Representatividade feminina na área científica
A estudante destaca a importância do empenho de mulheres na ciência sendo reconhecido e valorizado. Ela destaca que esse espaço conquistado atualmente foi devido à luta de grandes cientistas do passado que abriram essa porta.
“Quando cheguei para iniciar o doutorado, lecionei uma disciplina da engenharia em que dos 45 alunos apenas três eram mulheres. É um processo lento a inserção da mulher, mas que tem avançado muito”, declara. Raquel afirma que nunca foi diminuída ou desprezada no meio, mas, pondera pelo que vivenciou e por estar em um grupo de trabalho na engenharia mecânica, que é formado, majoritariamente, por homens.

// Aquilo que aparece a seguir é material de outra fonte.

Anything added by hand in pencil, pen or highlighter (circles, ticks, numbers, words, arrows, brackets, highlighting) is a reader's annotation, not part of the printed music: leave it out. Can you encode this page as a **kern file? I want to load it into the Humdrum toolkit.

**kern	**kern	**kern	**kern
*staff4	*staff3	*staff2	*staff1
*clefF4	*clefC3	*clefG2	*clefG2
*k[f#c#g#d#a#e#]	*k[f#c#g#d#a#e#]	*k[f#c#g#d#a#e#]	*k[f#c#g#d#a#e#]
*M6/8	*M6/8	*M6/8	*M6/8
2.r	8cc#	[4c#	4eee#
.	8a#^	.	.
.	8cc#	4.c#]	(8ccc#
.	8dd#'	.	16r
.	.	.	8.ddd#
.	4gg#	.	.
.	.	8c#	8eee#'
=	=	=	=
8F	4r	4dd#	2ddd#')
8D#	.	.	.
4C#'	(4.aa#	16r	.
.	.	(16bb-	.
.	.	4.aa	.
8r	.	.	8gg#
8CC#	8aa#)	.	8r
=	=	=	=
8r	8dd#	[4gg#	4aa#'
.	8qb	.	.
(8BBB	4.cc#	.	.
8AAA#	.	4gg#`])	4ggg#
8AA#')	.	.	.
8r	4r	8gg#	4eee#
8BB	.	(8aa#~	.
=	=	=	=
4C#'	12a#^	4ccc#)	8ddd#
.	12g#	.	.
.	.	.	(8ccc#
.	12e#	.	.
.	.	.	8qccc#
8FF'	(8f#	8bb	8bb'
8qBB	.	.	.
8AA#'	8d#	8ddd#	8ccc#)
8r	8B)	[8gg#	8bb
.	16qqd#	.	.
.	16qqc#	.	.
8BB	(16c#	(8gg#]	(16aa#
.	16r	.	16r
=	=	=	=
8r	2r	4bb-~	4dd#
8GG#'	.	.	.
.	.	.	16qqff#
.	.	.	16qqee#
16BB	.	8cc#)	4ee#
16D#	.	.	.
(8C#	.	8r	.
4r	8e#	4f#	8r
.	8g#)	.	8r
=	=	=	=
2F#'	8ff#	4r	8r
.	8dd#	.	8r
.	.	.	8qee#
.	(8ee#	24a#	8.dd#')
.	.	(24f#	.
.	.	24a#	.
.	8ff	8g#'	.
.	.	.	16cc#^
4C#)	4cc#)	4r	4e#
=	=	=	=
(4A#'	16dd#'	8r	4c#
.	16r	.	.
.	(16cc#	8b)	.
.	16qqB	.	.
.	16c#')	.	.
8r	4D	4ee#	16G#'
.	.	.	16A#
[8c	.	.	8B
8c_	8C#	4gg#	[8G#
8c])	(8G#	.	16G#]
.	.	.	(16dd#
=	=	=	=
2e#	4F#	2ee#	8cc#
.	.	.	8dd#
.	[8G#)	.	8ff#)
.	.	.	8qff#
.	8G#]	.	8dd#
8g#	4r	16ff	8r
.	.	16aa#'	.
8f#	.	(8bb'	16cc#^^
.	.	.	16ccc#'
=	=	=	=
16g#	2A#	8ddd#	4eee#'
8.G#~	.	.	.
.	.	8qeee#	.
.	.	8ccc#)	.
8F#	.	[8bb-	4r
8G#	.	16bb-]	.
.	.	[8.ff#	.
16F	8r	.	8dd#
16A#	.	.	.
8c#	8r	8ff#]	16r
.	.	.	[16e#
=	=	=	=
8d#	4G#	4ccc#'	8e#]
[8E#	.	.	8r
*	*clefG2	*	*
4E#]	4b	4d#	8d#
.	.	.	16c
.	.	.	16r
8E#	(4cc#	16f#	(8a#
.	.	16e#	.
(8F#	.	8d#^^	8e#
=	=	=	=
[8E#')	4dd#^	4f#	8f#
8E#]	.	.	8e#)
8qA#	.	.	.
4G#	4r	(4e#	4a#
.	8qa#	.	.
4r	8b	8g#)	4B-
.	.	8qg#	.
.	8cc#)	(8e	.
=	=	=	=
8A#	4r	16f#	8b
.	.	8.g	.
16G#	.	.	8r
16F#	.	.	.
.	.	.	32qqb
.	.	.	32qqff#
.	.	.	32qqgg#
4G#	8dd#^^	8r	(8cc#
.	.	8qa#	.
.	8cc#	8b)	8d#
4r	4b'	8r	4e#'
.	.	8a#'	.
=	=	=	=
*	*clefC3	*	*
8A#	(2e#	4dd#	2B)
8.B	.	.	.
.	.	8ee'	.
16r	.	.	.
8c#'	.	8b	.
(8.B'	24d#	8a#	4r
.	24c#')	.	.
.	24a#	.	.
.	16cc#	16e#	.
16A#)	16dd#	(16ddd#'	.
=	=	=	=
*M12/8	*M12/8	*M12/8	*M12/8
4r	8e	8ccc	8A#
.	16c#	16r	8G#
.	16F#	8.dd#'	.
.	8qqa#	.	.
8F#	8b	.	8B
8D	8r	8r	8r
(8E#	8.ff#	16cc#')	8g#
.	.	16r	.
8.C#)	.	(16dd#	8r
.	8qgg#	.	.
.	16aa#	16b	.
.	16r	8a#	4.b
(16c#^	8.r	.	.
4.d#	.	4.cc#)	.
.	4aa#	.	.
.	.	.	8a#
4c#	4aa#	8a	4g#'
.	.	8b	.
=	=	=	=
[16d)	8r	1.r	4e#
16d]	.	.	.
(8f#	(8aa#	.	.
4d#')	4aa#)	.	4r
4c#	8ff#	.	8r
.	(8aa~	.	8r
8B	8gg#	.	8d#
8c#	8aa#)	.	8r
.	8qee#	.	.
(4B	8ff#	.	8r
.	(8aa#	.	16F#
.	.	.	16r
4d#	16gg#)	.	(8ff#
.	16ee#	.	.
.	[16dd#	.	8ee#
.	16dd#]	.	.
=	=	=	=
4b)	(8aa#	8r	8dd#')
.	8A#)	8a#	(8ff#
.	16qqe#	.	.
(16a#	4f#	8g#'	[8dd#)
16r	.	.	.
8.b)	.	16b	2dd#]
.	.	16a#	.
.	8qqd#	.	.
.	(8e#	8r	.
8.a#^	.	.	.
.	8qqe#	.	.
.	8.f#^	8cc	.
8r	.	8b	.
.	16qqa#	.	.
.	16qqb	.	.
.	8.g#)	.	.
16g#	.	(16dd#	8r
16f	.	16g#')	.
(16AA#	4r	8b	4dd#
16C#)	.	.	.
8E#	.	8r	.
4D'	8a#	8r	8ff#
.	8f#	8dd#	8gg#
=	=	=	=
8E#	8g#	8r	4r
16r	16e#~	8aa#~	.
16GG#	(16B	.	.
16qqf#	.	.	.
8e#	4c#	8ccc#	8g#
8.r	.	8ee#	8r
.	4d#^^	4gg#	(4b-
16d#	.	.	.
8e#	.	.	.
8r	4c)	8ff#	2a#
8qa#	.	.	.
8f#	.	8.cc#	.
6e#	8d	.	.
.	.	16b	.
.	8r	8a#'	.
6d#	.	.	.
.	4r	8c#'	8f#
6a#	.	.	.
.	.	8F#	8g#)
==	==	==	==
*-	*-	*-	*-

A pesquisadora acredita que a sua história trilhada é um exemplo para que meninas que tenham o sonho de ser cientista vejam que, apesar dos desafios, alcançá-lo é possível. “Basta ter coragem e não permitir que o medo tome conta, porque ele existe, é inevitável. Eu sou mulher, estrangeira, não domino o idioma deles aqui, e ainda sou de uma área um pouco diferente”.
“Mesmo assim, estou conseguindo realizar este sonho e mostrar para a sociedade, e, principalmente, para as mulheres, que podemos superar qualquer limite imposto, e ser muito mais do que aquilo que um dia pensamos ser. Não imaginamos o impacto que podemos causar e o sucesso que podemos atingir”, finaliza.